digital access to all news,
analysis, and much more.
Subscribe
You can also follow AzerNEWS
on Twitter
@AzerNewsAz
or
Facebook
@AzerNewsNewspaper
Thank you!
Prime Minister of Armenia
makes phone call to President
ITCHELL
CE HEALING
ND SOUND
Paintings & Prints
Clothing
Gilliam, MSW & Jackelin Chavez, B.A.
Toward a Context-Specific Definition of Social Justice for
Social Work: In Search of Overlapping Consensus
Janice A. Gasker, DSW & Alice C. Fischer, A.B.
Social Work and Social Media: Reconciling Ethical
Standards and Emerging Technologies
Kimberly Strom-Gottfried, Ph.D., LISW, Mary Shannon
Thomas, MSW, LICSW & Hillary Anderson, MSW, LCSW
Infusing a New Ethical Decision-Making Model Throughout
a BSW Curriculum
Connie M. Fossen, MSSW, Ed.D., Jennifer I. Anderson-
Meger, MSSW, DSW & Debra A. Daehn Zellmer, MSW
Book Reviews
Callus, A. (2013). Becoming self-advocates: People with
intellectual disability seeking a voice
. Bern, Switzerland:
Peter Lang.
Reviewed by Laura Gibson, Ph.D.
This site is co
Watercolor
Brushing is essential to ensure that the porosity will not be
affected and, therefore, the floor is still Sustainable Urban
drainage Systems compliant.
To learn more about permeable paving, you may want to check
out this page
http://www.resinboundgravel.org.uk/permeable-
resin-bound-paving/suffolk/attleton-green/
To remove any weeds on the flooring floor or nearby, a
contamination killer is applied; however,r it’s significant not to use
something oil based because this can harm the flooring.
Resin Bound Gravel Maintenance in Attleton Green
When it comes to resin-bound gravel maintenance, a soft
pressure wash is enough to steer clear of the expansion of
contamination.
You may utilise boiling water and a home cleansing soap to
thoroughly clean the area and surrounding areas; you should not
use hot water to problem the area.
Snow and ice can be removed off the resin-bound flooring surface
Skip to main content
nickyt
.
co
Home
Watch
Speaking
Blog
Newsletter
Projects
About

--

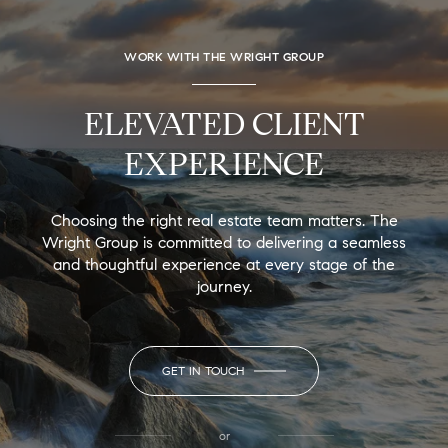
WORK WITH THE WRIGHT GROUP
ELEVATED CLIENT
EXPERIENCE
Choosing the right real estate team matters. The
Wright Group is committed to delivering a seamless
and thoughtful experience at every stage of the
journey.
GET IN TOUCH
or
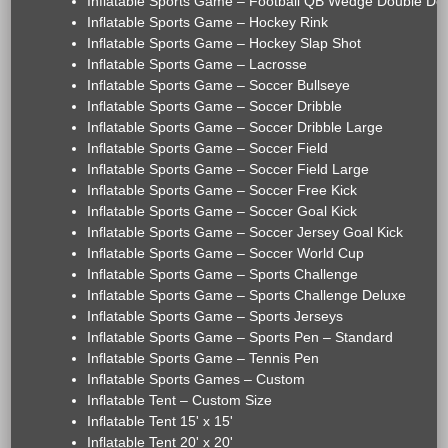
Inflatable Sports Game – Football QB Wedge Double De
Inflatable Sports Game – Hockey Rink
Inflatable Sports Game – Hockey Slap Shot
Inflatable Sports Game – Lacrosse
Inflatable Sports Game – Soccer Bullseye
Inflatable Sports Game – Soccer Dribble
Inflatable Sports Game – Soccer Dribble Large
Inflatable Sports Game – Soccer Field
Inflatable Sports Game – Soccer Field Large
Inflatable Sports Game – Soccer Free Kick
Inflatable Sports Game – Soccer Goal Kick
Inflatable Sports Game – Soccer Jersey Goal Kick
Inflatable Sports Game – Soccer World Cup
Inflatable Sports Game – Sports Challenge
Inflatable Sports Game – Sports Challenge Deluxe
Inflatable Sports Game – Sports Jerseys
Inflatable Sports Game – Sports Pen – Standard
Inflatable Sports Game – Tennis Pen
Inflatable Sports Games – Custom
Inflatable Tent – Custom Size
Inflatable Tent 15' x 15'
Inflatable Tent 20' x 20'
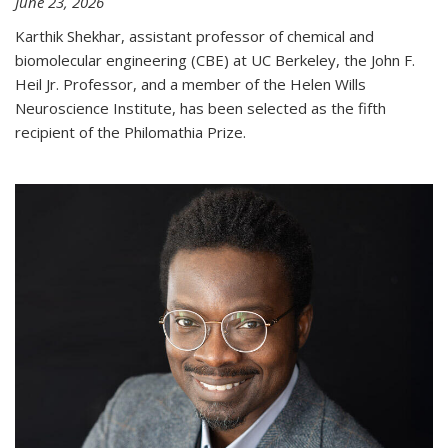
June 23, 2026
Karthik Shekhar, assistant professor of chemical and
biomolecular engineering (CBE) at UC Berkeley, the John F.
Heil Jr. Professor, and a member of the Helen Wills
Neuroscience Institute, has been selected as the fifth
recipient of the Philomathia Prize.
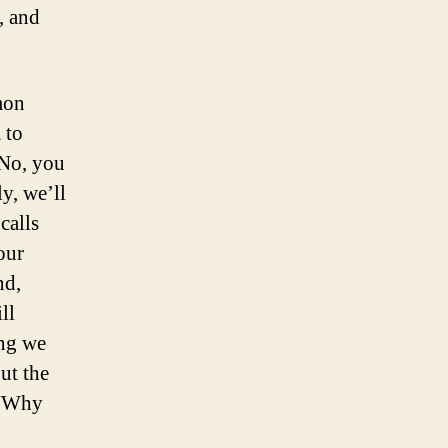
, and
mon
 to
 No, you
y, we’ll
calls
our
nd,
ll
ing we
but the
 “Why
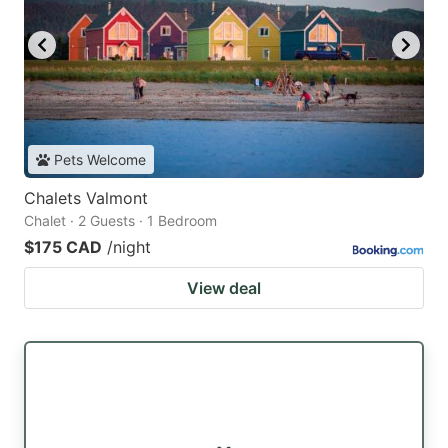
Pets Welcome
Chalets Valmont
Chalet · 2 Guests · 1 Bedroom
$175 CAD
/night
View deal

==

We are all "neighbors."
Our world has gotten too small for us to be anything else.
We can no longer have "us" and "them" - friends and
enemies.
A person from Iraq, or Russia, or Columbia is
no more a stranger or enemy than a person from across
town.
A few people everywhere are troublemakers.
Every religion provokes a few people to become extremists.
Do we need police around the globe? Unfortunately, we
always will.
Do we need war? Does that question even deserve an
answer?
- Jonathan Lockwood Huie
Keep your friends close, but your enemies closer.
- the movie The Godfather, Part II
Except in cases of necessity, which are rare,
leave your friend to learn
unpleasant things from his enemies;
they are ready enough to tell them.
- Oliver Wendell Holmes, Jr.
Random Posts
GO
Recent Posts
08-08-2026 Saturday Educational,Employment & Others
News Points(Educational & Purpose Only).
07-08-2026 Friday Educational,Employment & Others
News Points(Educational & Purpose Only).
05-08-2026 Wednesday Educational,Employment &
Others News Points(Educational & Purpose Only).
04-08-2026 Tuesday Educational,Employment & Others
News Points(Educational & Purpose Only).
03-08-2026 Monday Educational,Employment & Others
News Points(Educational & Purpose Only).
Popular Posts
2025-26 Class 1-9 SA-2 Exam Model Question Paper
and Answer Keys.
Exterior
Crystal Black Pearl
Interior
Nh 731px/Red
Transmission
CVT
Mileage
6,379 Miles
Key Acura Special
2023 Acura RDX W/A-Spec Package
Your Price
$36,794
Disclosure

* _PROBLEM REQUIREMENTS_
Rewrite the lines starting with the one containing "digital access to" and going on through the one containing "something oil based", switching "Facebook" to "Instagram" and changing nothing else. Give only those lines.

* _SOLUTION_
digital access to all news,
analysis, and much more.
Subscribe
You can also follow AzerNEWS
on Twitter
@AzerNewsAz
or
Instagram
@AzerNewsNewspaper
Thank you!
Prime Minister of Armenia
makes phone call to President
ITCHELL
CE HEALING
ND SOUND
Paintings & Prints
Clothing
Gilliam, MSW & Jackelin Chavez, B.A.
Toward a Context-Specific Definition of Social Justice for
Social Work: In Search of Overlapping Consensus
Janice A. Gasker, DSW & Alice C. Fischer, A.B.
Social Work and Social Media: Reconciling Ethical
Standards and Emerging Technologies
Kimberly Strom-Gottfried, Ph.D., LISW, Mary Shannon
Thomas, MSW, LICSW & Hillary Anderson, MSW, LCSW
Infusing a New Ethical Decision-Making Model Throughout
a BSW Curriculum
Connie M. Fossen, MSSW, Ed.D., Jennifer I. Anderson-
Meger, MSSW, DSW & Debra A. Daehn Zellmer, MSW
Book Reviews
Callus, A. (2013). Becoming self-advocates: People with
intellectual disability seeking a voice
. Bern, Switzerland:
Peter Lang.
Reviewed by Laura Gibson, Ph.D.
This site is co
Watercolor
Brushing is essential to ensure that the porosity will not be
affected and, therefore, the floor is still Sustainable Urban
drainage Systems compliant.
To learn more about permeable paving, you may want to check
out this page
http://www.resinboundgravel.org.uk/permeable-
resin-bound-paving/suffolk/attleton-green/
To remove any weeds on the flooring floor or nearby, a
contamination killer is applied; however,r it’s significant not to use
something oil based because this can harm the flooring.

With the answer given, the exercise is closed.